Survey the class to see who have solved the system by adding the left side of each equation (\(2x + y\) and \(\text-2x+8y\) ) and then adding the right side (7 and 20). (Most or all students are likely to have done this.) Then, discuss with students:

  • "Why is it OK to add an expression, \(2x+y\), to one side of the first equation, but add a number, 7, to the other side?" (Because \(2x +y\) and 7 are equal)
  • "What is the new equation? (\(9y=27\)) Does the pair \((2,3)\) still make this equation true?" (Yes. Graph this equation to illustrate that it intersects the original graphs at the same point.)
  • "Suppose we add 7 to the left side of the first equation and \(2x+y\) to the right side. What is the new equation?" (\(\text-2x + 8y + 7 = 20 + 2x + y\)) "Would the same pair of \(x\) and \(y\) still work?" (Yes. Display the graph of the new equation so students could see that the new line intersects at the same point. Students could also verify by substitution.)
  • "Suppose that, instead of adding, we subtract 7 from the left side and subtract \(2x + y\) from the right side. What is the new equation?" (\(\text-2x+8-7 = 20 - 2x - y\)). "Would the same pair of \(x\) and \(y\) still work?" (Yes. Graph the new equation to show that this line, too, intersects at the same point. Or students could verify by substitution.)
  • "Why does the new equation still give the same solution even though we didn't add the numbers or expressions from the same side of each equation?" (If the two sides of an equation are equal, it doesn't matter which side of one equation is added to which side of another equation. The new equation will stay balanced.)

15.4: Cool-down - Putting New Equations to Work (5 minutes)


For access, consult one of our IM Certified Partners.

Student Lesson Summary

Student Facing

When solving a system with two equations, why is it acceptable to add the two equations, or to subtract one equation from the other?

Remember that an equation is a statement that says two things are equal. For example, the equation \(a = b\) says a number \(a\) has the same value as another number \(b\). The equation \(10 + 2 = 12\) says that \(10+2\) has the same value as 12.

If \(a = b\) and \(10 + 2 = 12\) are true statements, then adding \(10+2\) to \(a\) and adding \(12\) to \(b\) means adding the same amount to each side of \(a=b\). The result, \(a + 10 + 2 = b + 12\), is also a true statement.

As long as we add an equal amount to each side of a true equation, the two sides of the resulting equation will remain equal.
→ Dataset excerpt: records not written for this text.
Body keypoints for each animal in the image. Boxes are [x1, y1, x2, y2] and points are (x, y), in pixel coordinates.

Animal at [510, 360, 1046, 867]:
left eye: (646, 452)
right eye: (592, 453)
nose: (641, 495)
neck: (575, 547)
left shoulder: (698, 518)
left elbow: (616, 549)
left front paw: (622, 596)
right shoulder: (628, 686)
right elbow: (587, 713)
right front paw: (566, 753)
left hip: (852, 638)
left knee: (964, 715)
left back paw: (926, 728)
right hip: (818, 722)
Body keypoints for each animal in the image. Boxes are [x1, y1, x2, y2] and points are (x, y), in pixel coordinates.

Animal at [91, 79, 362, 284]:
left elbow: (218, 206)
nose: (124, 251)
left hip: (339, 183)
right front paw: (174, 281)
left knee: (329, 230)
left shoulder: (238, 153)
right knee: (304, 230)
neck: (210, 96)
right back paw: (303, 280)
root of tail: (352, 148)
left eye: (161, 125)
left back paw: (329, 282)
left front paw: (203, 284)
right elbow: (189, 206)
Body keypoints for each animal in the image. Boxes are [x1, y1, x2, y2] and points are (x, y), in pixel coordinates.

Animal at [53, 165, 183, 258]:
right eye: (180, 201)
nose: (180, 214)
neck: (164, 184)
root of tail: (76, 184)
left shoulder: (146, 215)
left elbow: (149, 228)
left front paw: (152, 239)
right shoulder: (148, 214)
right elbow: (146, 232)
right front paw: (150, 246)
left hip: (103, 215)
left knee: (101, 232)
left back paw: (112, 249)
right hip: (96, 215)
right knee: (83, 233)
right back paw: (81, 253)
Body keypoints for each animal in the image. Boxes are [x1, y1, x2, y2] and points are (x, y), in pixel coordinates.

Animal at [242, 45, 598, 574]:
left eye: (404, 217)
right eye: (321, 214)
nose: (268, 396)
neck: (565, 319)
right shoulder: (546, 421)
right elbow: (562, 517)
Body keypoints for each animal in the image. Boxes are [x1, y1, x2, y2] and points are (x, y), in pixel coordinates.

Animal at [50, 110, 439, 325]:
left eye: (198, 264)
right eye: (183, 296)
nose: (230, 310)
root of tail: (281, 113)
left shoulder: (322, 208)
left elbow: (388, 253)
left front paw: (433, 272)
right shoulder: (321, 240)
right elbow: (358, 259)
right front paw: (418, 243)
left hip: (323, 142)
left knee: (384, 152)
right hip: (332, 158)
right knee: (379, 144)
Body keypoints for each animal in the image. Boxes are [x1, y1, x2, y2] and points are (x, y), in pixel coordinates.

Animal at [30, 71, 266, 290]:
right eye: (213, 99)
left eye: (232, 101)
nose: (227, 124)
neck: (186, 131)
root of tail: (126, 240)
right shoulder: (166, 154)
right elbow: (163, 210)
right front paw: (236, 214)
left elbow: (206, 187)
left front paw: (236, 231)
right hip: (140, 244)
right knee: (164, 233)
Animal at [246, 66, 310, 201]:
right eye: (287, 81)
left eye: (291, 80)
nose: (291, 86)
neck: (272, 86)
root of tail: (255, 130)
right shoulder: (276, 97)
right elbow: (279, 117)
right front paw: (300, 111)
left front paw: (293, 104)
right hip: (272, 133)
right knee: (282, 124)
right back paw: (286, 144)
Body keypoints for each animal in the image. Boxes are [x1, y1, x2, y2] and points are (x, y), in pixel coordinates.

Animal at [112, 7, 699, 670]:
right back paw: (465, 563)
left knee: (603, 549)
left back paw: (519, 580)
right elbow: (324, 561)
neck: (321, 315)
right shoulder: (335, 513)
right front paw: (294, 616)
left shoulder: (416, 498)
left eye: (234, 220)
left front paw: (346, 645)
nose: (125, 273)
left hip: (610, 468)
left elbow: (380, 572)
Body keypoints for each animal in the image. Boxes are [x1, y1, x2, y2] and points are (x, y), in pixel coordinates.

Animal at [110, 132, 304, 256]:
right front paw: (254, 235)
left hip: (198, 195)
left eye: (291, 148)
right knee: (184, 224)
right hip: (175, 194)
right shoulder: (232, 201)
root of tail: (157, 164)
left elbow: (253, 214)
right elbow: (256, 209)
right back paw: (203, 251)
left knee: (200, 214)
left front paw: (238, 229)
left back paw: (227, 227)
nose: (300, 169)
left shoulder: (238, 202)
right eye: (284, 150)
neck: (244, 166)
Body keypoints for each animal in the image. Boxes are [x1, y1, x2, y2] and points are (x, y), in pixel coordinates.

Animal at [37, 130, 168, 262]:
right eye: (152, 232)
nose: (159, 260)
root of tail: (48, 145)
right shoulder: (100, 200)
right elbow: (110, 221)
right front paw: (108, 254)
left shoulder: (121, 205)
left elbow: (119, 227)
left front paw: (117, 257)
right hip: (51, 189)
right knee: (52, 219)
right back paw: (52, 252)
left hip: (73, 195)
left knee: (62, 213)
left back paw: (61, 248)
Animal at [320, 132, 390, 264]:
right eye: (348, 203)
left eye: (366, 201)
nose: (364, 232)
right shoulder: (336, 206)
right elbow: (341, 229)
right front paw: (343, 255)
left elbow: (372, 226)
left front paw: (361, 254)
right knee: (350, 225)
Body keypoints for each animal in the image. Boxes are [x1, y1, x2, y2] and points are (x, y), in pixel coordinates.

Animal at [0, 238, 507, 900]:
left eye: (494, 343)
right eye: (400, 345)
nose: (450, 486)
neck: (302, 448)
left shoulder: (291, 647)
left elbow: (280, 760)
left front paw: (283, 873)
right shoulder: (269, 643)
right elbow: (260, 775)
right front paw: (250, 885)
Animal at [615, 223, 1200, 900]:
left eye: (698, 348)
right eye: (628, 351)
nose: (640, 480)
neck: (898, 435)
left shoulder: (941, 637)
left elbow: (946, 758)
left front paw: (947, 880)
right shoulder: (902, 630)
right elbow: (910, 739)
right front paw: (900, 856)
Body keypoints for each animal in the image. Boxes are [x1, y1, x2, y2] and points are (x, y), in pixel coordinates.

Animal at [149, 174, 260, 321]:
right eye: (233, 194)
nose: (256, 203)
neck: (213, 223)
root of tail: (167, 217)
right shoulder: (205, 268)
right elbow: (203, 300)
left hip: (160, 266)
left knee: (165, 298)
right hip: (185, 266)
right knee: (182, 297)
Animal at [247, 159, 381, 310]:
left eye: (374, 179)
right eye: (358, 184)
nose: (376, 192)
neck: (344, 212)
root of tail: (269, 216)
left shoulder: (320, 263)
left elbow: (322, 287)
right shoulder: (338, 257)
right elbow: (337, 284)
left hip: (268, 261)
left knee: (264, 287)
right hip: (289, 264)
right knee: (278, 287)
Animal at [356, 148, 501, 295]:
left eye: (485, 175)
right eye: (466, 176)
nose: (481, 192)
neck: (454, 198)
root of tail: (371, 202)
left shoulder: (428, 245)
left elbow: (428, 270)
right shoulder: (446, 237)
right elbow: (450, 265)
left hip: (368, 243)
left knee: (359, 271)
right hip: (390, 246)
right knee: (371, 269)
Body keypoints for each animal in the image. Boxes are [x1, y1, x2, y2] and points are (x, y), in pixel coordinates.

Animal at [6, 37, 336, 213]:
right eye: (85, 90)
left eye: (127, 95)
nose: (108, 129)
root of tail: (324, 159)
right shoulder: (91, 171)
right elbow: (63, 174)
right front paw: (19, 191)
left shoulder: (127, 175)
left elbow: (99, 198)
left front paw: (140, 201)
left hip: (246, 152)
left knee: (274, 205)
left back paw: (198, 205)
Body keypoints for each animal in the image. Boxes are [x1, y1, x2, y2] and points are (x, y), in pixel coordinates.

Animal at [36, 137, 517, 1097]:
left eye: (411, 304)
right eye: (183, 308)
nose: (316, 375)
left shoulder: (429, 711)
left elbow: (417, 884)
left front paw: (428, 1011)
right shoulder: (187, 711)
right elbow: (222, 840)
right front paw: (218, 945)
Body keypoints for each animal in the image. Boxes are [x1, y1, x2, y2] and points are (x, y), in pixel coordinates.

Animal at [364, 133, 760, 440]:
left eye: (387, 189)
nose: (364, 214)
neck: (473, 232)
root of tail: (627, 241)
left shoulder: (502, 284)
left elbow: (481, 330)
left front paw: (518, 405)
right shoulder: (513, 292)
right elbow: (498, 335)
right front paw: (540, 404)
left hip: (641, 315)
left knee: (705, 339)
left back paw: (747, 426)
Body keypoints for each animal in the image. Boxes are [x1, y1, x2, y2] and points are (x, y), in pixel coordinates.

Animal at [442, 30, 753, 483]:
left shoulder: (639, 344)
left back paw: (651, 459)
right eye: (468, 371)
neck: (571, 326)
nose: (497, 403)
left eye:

We can reason the same way about adding variable equations in a system like this:

\(\begin {cases} \begin {align} e + f = 17\\ \text-2e + f =\text-1 \end{align}\end {cases}\)

In each equation, if \((e,f)\) is a solution, the expression on the left of the equal sign and the number on the right are equal. Because \(\text-2e+f\) is equal to -1:

  • Adding \(\text-2e + f\) to \(e+f\) and adding -1 to 17 means adding an equal amount to each side of \(e+f=17\). The two sides of the new equation, \(\text-e + 2f = 16\), stay equal.

    The \(e\)- and \(f\)-values that make the original equations true also make this equation true.

\(\begin {align} e +\hspace{2mm} f &= 17\\ \text-2e +\hspace{2mm} f &=\hspace{0.8mm}\text-1 \quad+\\ \overline {\hspace{2mm}\text-e + 2f }& \overline{ \hspace{1mm}=16}  \end {align}\)

  • Subtracting \(\text-2e + f\) from \(e+f\) and subtracting -1 from 17 means subtracting an equal amount from each side of \(e+f=17\). The two sides of the new equation, \(3e = 18\), stay equal.

    The \(f\)-variable is eliminated, but the \(e\)-value that makes both the original equations true also makes this equation true.

\(\begin {align} e +\hspace{2mm} f &= 17\\ \text-2e +\hspace{2mm} f &=\hspace{0.8mm}\text-1 \quad-\\ \overline{\hspace{0.8mm}3e \hspace{9.5mm}} &\overline{\hspace{1mm}=18} \end {align}\)

From \(3e = 18\), we know that \(e=6\). Because 6 is also the \(e\)-value that makes the original equations true, we can substitute it into one of the equations and find the \(f\)-value.

The solution to the system is \(e=6, f=11\), or the point \((6,11)\) on the graphs representing the system. If we substitute 6 and 11 for \(e\) and \(f\) in any of the equations, we will find true equations. (Try it!)